Gewürztraminer is medium-bodied with tropical fruit notes. It is ideal for spicy cuisines like curries or stir fries with bamboo shoots and bell peppers. It can be served chilled or at room temperature and is perfect for sipping after dinner.
Pinot Blanc wines have a delicate apple blossom aroma and bright lemon zest flavors. Auxerrois wines contain intense ripe fruit flavors and mineral facets that go with saltier fish dishes, cream sauce main courses, and earthy terrine meals such as pâté de campagne spread on toast points before serving!
Visiting the Region
The region is renowned for its picturesque scenery and quaint villages. Amongst its vineyards and wineries lies a unique experience waiting to be explored. Its culture and wines are simply divine.
Let’s dive into the wondrous attractions that make this region so special!
Wine routes and tours
In Alsace, you can embark on a journey through numerous wine routes! Explore the picturesque vineyards nestled in valley and mountain views of the Vosges Mountains. Popular routes include The Wine Road of Kaysersberg Valley, The Wine Road of Alsace Plain, and The Wine Route of the Wine Queen.
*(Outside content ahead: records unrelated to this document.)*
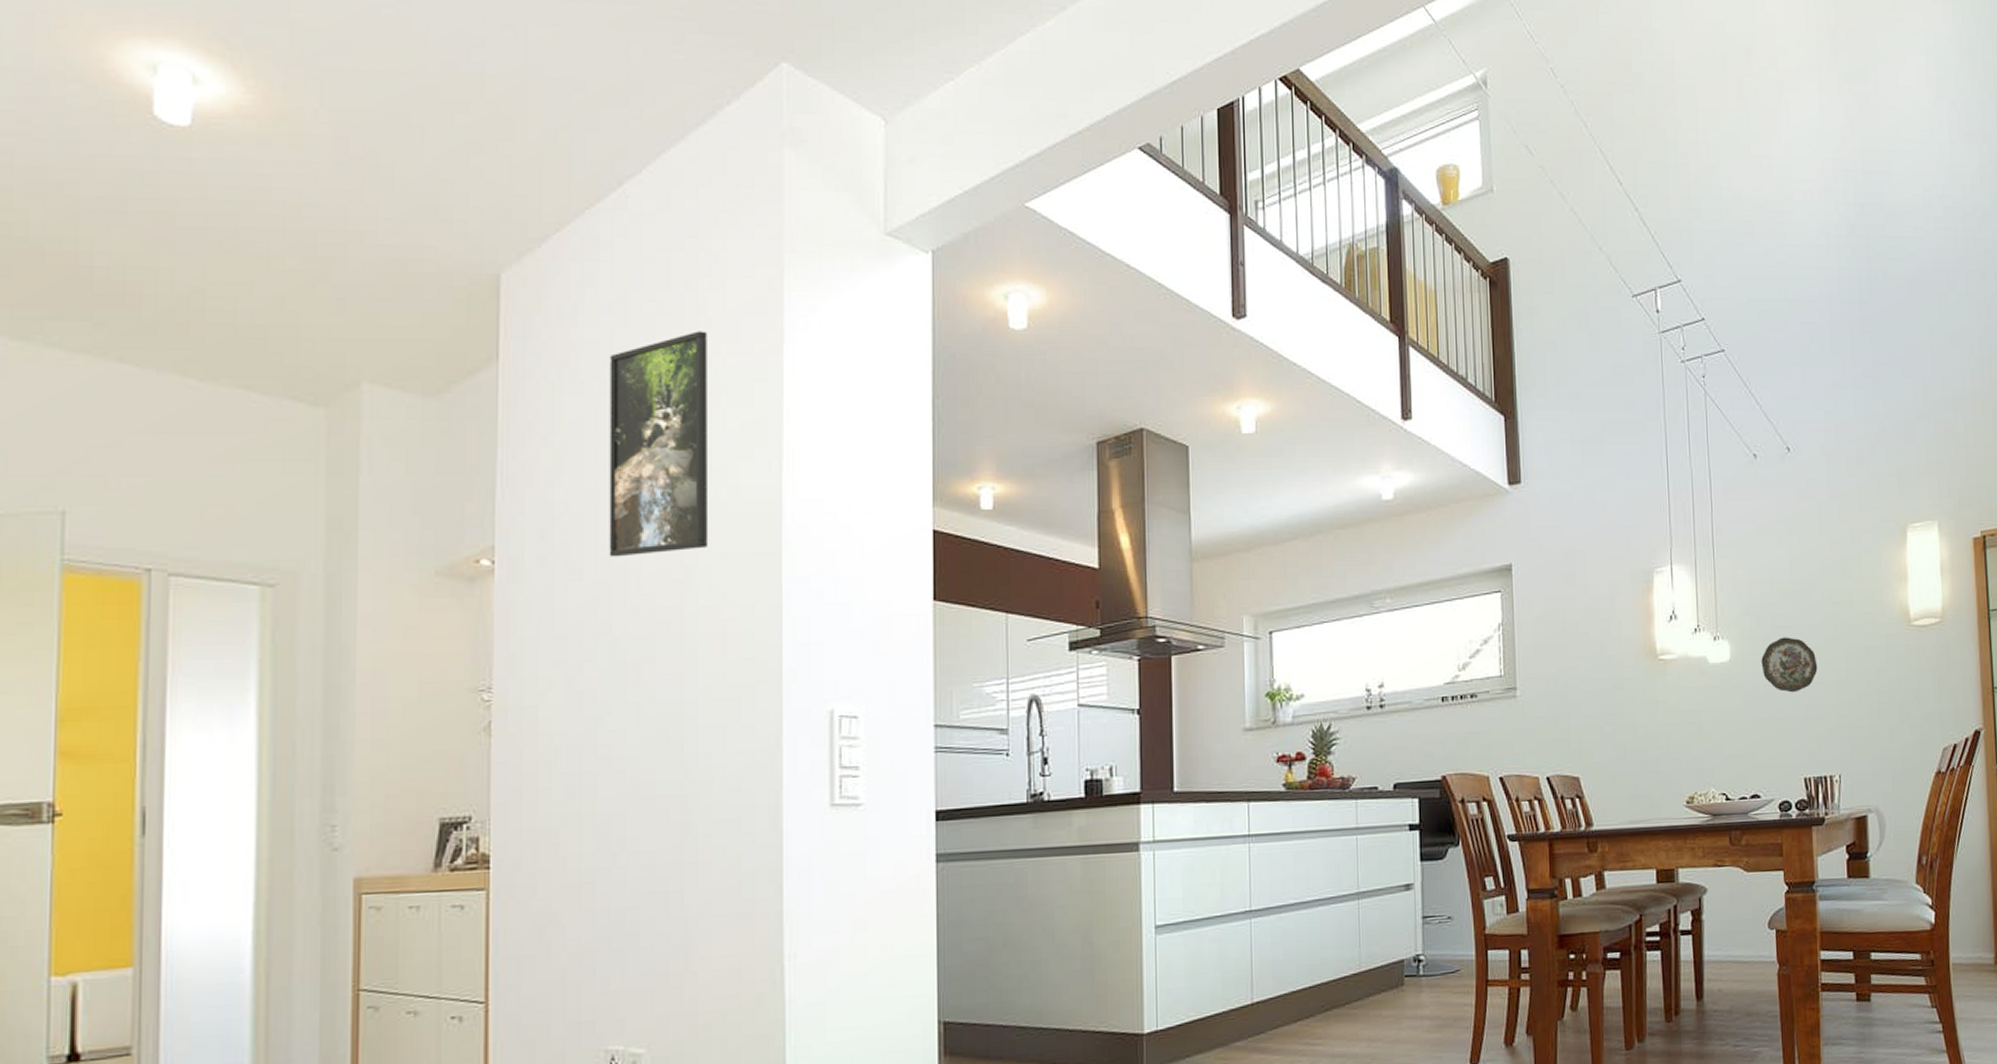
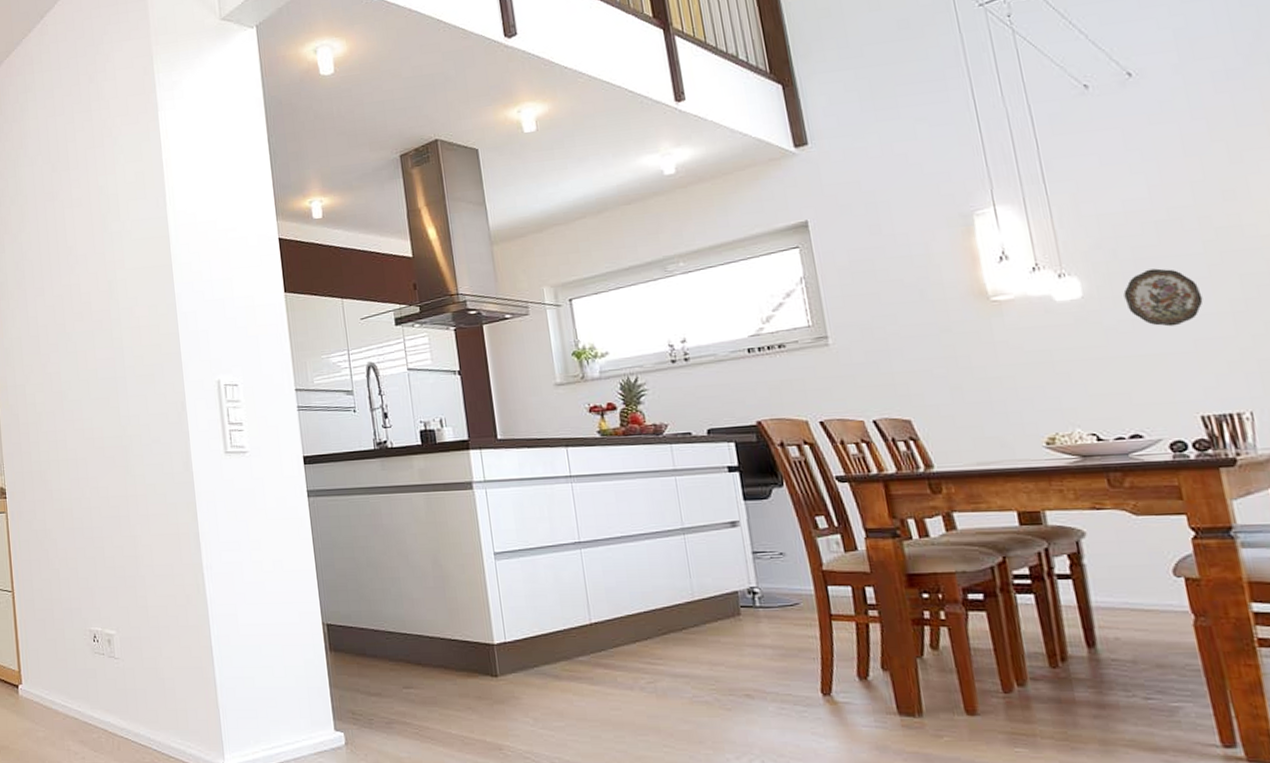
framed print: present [609,331,709,557] -> none [46,111,122,278]

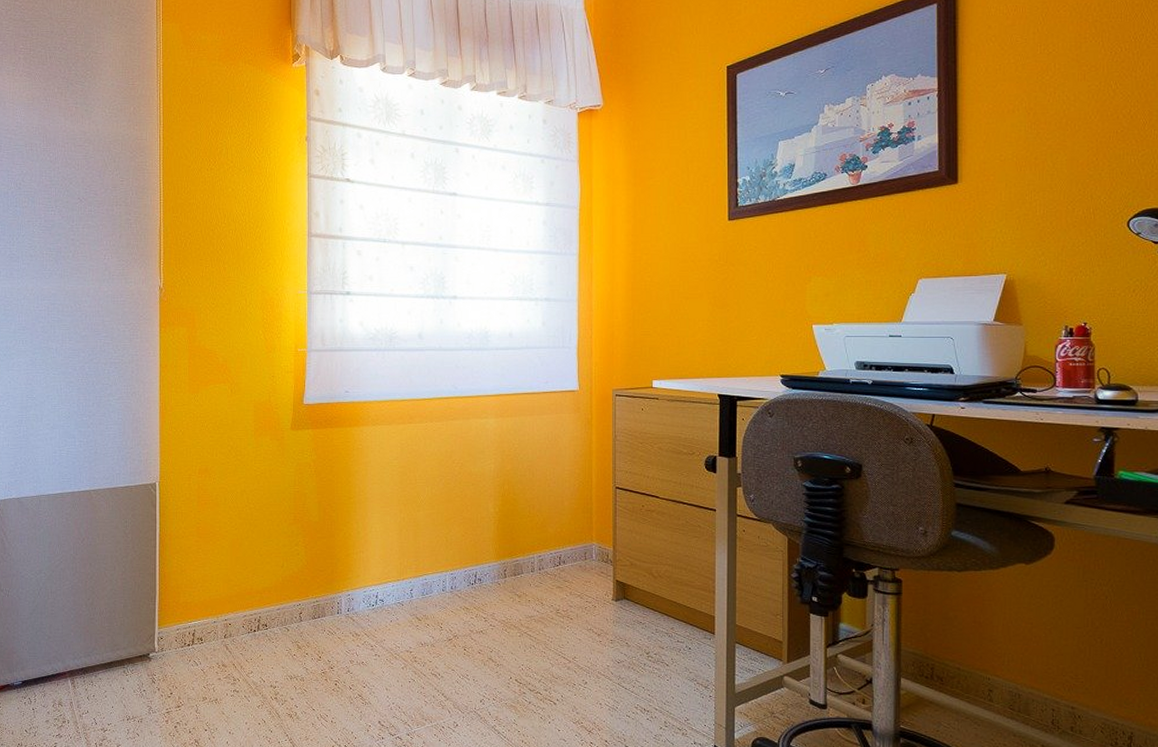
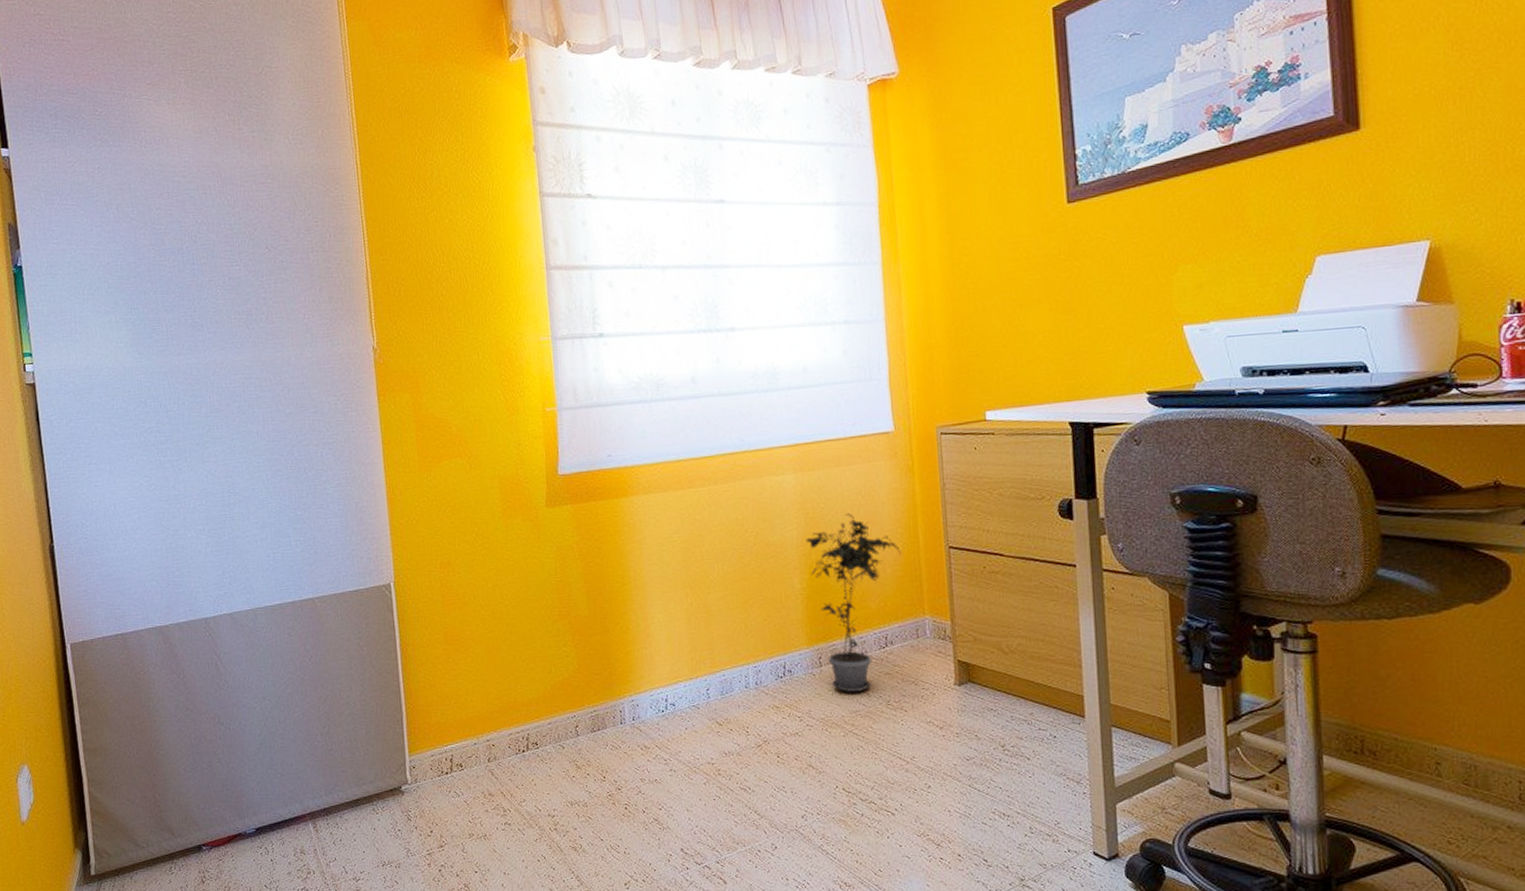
potted plant: none [501,453,577,601] -> present [805,513,901,693]

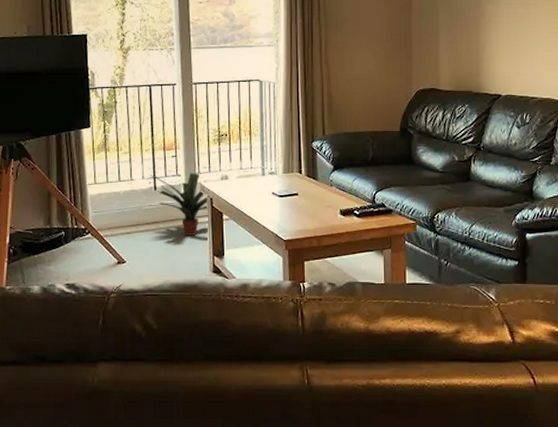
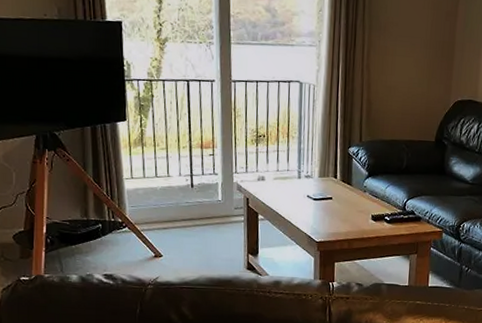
potted plant: present [150,173,209,236] -> none [187,172,246,234]

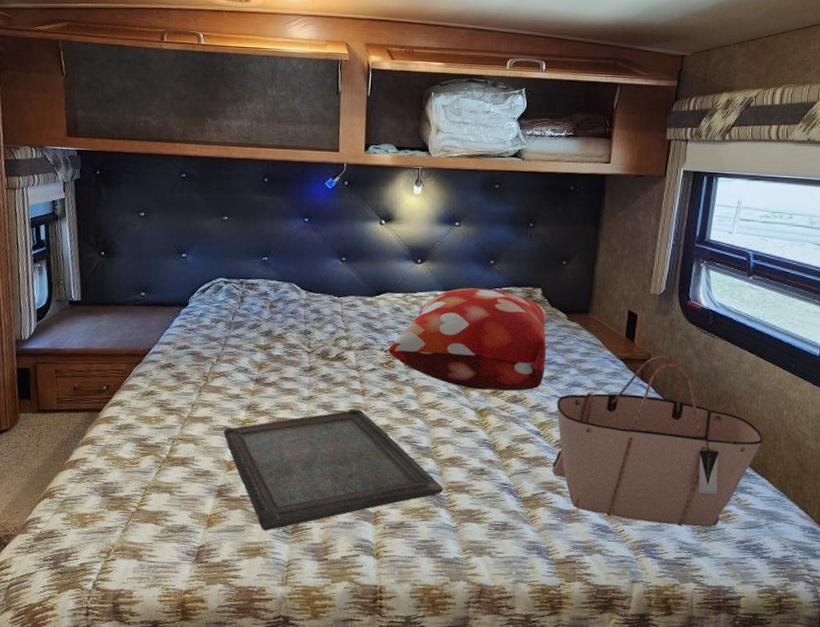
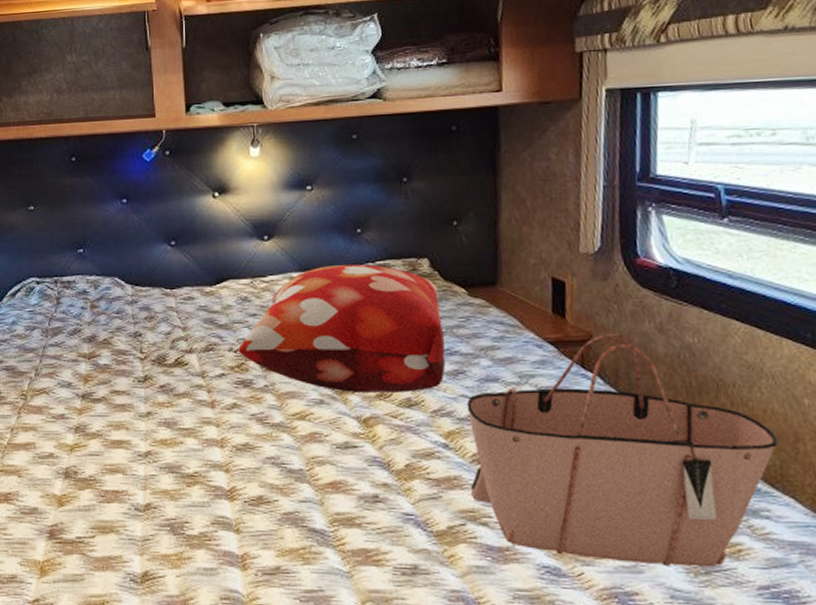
serving tray: present [224,408,444,531] -> none [50,425,328,580]

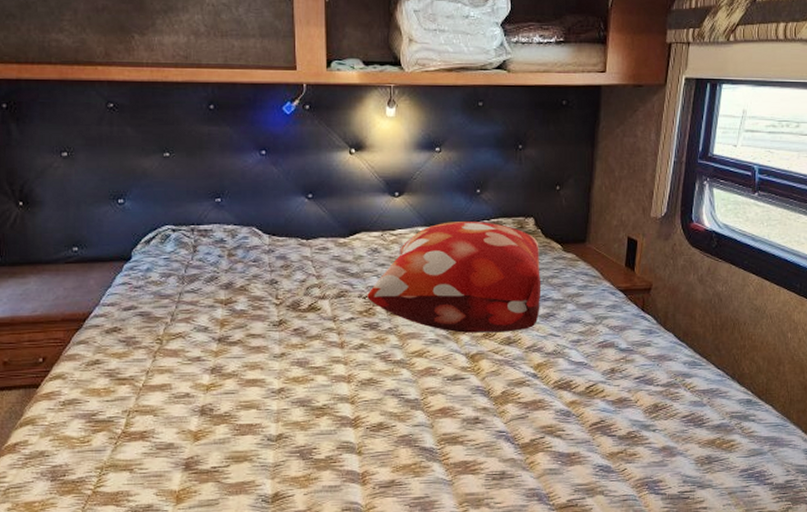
tote bag: present [467,334,778,568] -> none [551,284,767,460]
For a more immersive experience, private wine tours can be arranged. These tours will provide insight into winemaking in the area, as well as visits to wineries. You’ll get a scenic drive through rolling hillsides covered in vineyards. During the tour, you’ll have the chance to sample white wines such as Riesling or Gewürztraminer, as well as Pinot Gris or Pinot Noir from a variety of winemakers. These full-day excursions offer wine enthusiasts a chance to take in all Alsace has to offer!
Wine festivals and events
Alsace is famed for its vibrant wine culture. Throughout the year, festivals and events pay tribute to the local wines and winemaking traditions. The wine route in Alsace is beautiful, with its vineyards. Plus, there are many wine festivals!
One of the most popular is Les Vendanges de Printemps (Spring Harvest Festival). It takes place in Kientzheim-Kaysersberg, to honor Riesling wines. It’s in late May and involves tastings, cultural activities, games, and discounted wine bottles from the winemakers’ tents.
The Fête des Vins d’Alsace (Festival of Alsatian Wines) takes place every two years in Colmar. It includes tastings, classes, masterclasses, and food pairings. Visitors can even battle it out in competitions such as blending their own wines or promising annual awards showcasing outstanding vintages.
Exploring Alsace Wine Region is an experience like no other. There’s something for all palates: from the dry Rieslings of Alsace Grand Cru to the vibrant Pinot Noirs. Plus, the region houses historic wineries and vineyards!
Time to make that trip and taste the yummy wines! Alsace Wine Region is one-of-a-kind, don’t miss out!